Dancer, choreographer, anthropologist, and writer Katherine Dunham is a Kennedy Center honoree. She takes dance in new directions by combining modern and ballet techniques.
Esther Dyson is the chair of EDventure Holdings, a company focusing on information technology worldwide. Dyson is well respected for her insights into industry trends. She writes frequent articles on emerging digital technology and insightful analyses of such issues as the impact of the Internet on the U.S. education system.
Connie Chung is the first Asian American to anchor a national newscast at a major network. She says: “I don’t know what all of us can do to continue to press for more women, more minorities, but it’s just something that we all have to work on.”
Broadcast journalist Lesley Stahl begins hosting the television news program Face the Nation.
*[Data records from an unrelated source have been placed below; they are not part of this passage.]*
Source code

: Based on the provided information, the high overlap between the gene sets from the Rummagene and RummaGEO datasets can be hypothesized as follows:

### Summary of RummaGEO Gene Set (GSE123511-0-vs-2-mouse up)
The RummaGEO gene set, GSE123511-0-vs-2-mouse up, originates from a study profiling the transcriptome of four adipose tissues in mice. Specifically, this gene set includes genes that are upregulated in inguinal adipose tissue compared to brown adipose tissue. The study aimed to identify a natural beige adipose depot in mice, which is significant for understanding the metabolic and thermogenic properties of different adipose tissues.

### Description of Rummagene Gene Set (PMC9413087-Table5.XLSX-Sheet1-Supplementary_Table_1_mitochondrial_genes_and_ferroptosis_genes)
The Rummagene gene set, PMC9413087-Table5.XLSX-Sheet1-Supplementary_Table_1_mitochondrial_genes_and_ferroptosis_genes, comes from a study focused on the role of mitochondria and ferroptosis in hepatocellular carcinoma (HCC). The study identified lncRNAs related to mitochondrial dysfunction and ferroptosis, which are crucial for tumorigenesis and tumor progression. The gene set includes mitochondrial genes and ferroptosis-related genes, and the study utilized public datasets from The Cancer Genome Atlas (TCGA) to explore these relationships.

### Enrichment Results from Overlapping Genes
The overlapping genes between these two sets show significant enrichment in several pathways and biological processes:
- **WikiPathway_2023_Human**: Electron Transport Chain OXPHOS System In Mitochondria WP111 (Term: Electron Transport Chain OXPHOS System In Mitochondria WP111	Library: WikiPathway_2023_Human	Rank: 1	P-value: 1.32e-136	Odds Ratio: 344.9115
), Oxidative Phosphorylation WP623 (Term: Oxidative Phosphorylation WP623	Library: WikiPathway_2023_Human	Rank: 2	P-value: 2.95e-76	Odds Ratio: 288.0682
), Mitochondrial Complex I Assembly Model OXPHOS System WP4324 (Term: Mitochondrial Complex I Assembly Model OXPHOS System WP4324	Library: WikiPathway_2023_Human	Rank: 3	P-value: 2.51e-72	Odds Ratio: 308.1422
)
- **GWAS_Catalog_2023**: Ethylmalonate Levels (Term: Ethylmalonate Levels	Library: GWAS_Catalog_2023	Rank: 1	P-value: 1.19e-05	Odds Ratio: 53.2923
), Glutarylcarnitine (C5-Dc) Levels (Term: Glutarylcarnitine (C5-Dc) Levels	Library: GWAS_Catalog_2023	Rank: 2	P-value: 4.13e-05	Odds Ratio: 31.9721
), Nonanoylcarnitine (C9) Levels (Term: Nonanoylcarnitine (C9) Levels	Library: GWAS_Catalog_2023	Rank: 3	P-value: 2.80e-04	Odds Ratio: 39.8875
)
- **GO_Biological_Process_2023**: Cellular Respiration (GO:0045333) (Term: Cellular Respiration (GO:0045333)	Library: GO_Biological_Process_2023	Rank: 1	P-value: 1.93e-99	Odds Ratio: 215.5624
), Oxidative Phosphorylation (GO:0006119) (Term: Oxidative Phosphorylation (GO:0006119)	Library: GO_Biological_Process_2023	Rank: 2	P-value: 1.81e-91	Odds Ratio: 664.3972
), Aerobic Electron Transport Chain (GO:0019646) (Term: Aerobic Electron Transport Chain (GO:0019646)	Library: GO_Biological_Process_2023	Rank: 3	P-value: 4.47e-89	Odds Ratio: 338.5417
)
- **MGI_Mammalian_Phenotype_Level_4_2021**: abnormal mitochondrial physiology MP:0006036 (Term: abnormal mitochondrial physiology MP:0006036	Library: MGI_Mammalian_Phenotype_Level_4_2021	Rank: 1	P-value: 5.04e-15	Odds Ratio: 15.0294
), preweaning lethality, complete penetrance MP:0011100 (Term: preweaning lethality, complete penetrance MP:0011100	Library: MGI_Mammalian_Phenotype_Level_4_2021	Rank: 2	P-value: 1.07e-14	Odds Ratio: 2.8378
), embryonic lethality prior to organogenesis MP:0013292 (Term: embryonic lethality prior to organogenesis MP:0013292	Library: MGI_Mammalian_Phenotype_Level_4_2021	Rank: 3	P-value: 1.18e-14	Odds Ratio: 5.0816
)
Elizabeth Hanford Dole is appointed Secretary of Transportation; she later serves in a second administration as Secretary of Labor. After heading the Red Cross, she is elected to the Senate. On her career aspirations, Dole says: “Women share with men the need for personal success, even the taste for power, and no longer are we willing to satisfy those needs through the achievements of surrogates, whether husbands, children or merely role models.”
In 1983, photographer Marion Ettlinger refocuses her career to concentrate on taking pictures of book authors, a very specialized niche. Ettlinger’s work appears in more than six hundred books. In 2003, she collects two hundred portraits of contemporary writers for a coffee table book, Author Photo.
Geneticist Barbara McClintock is the first woman to win an unshared Nobel Prize in physiology or medicine for her discovery of the ability of genes to change positions on the chromosome (jumping genes).
Sally Ride is in the first group of American women astronauts; she is the first American woman to orbit the earth while aboard the space shuttle Challenger.